Kein Erstattungsanspruch einer gemeinnützigen Stiftung auf Erstattung abgeführter Kapitalertragsteuer
Das FG Münster hat durch Urteil vom 18.12.2024 entschieden, dass eine gemeinnützige Stiftung keinen Anspruch auf Erstattung einbehaltener Kapitalertragsteuer für Erträge hat, die vor dem Erlass des Feststellungsbescheides gemäß § 60a AO zugeflossen sind. Das Gericht verneinte das Vorliegen einer sachlichen Unbilligkeit und stellte klar, dass bei fehlender rechtzeitiger Vorlage der Bescheinigung nach § 44a Abs. 7 EStG eine vom Gesetzgeber gewollte Definitivbelastung eintritt.

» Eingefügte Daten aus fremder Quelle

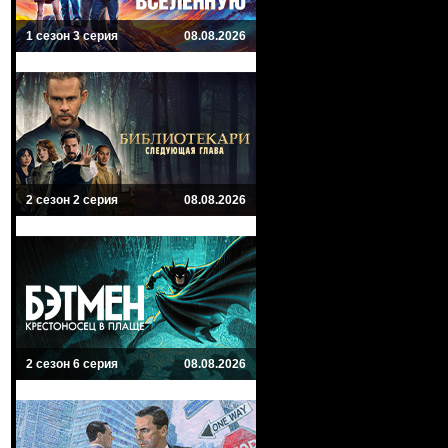
1 сезон 3 серия
08.08.2026
2 сезон 2 серия
08.08.2026
2 сезон 6 серия
08.08.2026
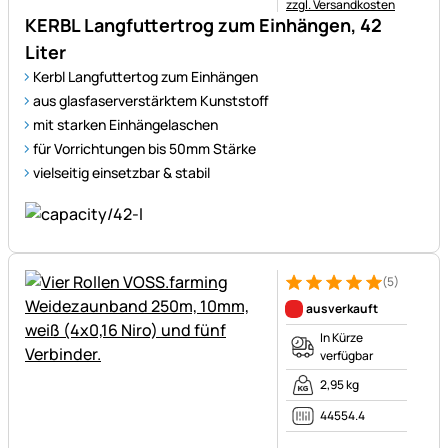
zzgl. Versandkosten
KERBL Langfuttertrog zum Einhängen, 42
Liter
Kerbl Langfuttertog zum Einhängen
aus glasfaserverstärktem Kunststoff
mit starken Einhängelaschen
für Vorrichtungen bis 50mm Stärke
vielseitig einsetzbar & stabil
(5)
Bewertung: 5 von 5 (5 Bewer
5 Bewertungen
ausverkauft
In Kürze
verfügbar
2,95 kg
44554.4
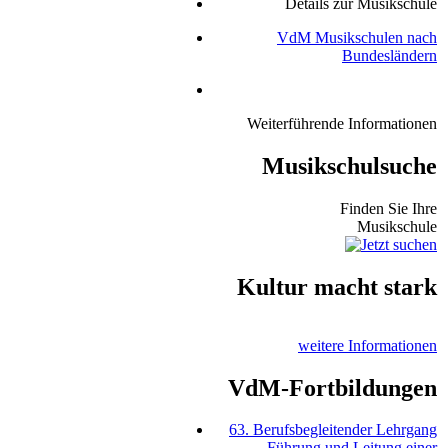
Details zur Musikschule
VdM Musikschulen nach
Bundesländern
Weiterführende Informationen
Musikschulsuche
Finden Sie Ihre
Musikschule
Kultur macht stark
weitere Informationen
VdM-Fortbildungen
63. Berufsbegleitender Lehrgang
Führung und Leitung einer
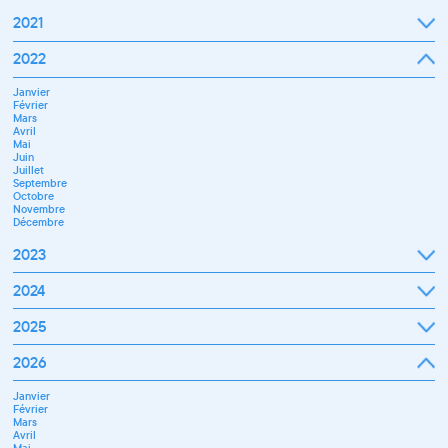
2021
Septembre
2022
Octobre
Novembre
Janvier
Décembre
Février
Mars
Avril
Mai
Juin
Juillet
Septembre
Octobre
Novembre
Décembre
2023
Janvier
2024
Février
Mars
Janvier
2025
Avril
Février
Mai
Mars
Juin
Janvier
2026
Avril
Septembre
Février
Mai
Octobre
Mars
Juin
Novembre
Janvier
Avril
Juillet
Décembre
Février
Mai
Septembre
Mars
Juin
Novembre
Avril
Juillet
Décembre
Mai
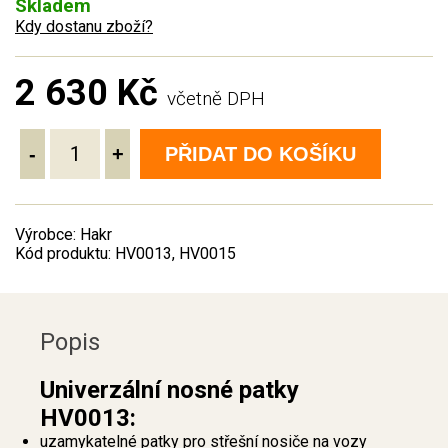
Skladem
Kdy dostanu zboží?
2 630 Kč
včetně DPH
-
+
PŘIDAT DO KOŠÍKU
Výrobce: Hakr
Kód produktu: HV0013, HV0015
Popis
Univerzální nosné patky
HV0013:
uzamykatelné patky pro střešní nosiče na vozy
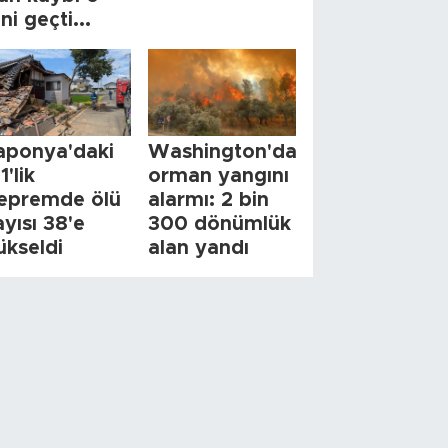
ini geçti...
aponya'daki
Washington'da
1'lik
orman yangını
epremde ölü
alarmı: 2 bin
ayısı 38'e
300 dönümlük
ükseldi
alan yandı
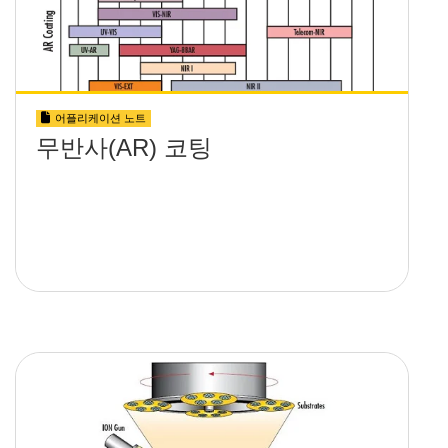
어플리케이션 노트
무반사(AR) 코팅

Im Urteilsfall wurde die Stiftung durch testamentarische Verfügung errichtet. In ihrem Testament verfügte die Erblasserin, dass Kommanditaktien vermächtnisweise an fünf gemeinnützige Stiftungen weitergeleitet werden sollen. Die Stiftungsträgerin, eine GmbH, sollte als Treuhänderin fungieren und die Erträge aus den Aktien an die begünstigten Stiftungen weiterleiten.

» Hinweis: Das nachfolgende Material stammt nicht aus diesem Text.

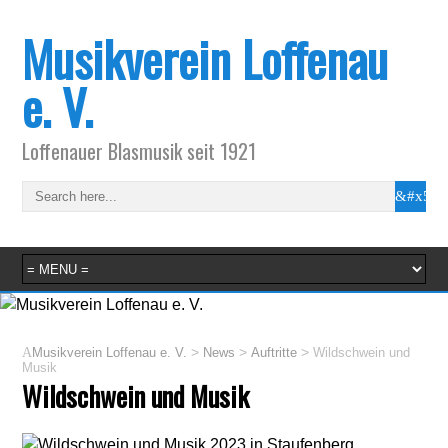
Musikverein Loffenau
e. V.
Loffenauer Blasmusik seit 1921
>
>
>
Musikverein Loffenau e. V.
News
Auftritte
Wildschwein und
Musik
Wildschwein und Musik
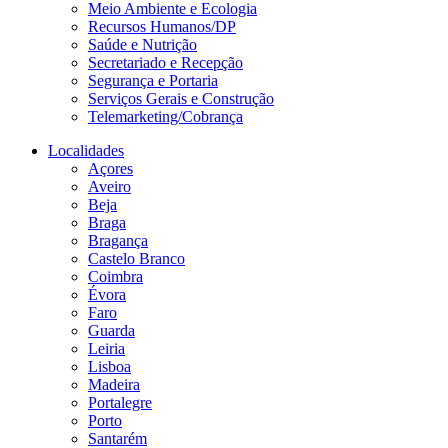
Meio Ambiente e Ecologia
Recursos Humanos/DP
Saúde e Nutrição
Secretariado e Recepção
Segurança e Portaria
Serviços Gerais e Construção
Telemarketing/Cobrança
Localidades
Açores
Aveiro
Beja
Braga
Bragança
Castelo Branco
Coimbra
Évora
Faro
Guarda
Leiria
Lisboa
Madeira
Portalegre
Porto
Santarém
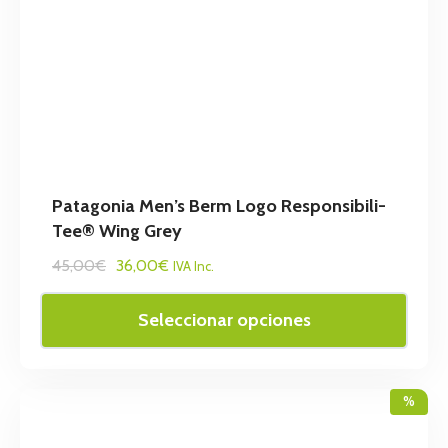
Patagonia Men’s Berm Logo Responsibili-
Tee® Wing Grey
45,00€
36,00€
IVA Inc.
Seleccionar opciones
%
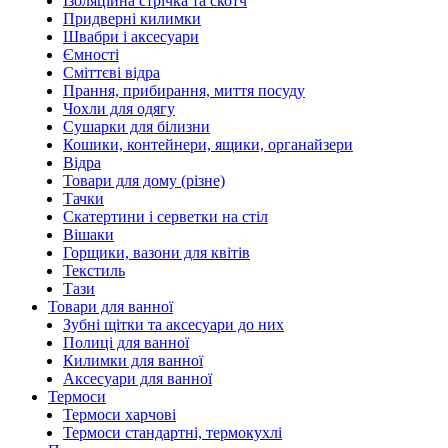
Ізоляційна стрічка та скотч
Придверні килимки
Швабри і аксесуари
Ємності
Сміттєві відра
Прання, прибирання, миття посуду
Чохли для одягу
Сушарки для білизни
Кошики, контейнери, ящики, органайзери
Відра
Товари для дому (різне)
Тачки
Скатертини і серветки на стіл
Вішаки
Горщики, вазони для квітів
Текстиль
Тази
Товари для ванної
Зубні щітки та аксесуари до них
Полиці для ванної
Килимки для ванної
Аксесуари для ванної
Термоси
Термоси харчові
Термоси стандартні, термокухлі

Zwischen dem Tod der Stifterin (2017) und der Errichtung der Stiftung (2020) wurden Dividenden aus den Kommanditaktien ausgezahlt und Kapitalertragsteuer darauf einbehalten.
Das FG verwehrte eine Erstattung der in den Jahren 2017 bis 2019 einbehaltenen Kapitalertragsteuer. Für die Streitjahre lag keine Bescheinigung nach § 60a AO vor. Überdies sei ein Anspruch auf Erstattung über sachliche Billigkeitsgründe nach § 227 AO nicht gegeben, da diese nur angenommen werden können, wenn die Steuererhebung im konkreten Einzelfall mit den Wertungen des Gesetzgebers unvereinbar sei, was vorliegend nicht der Fall sei.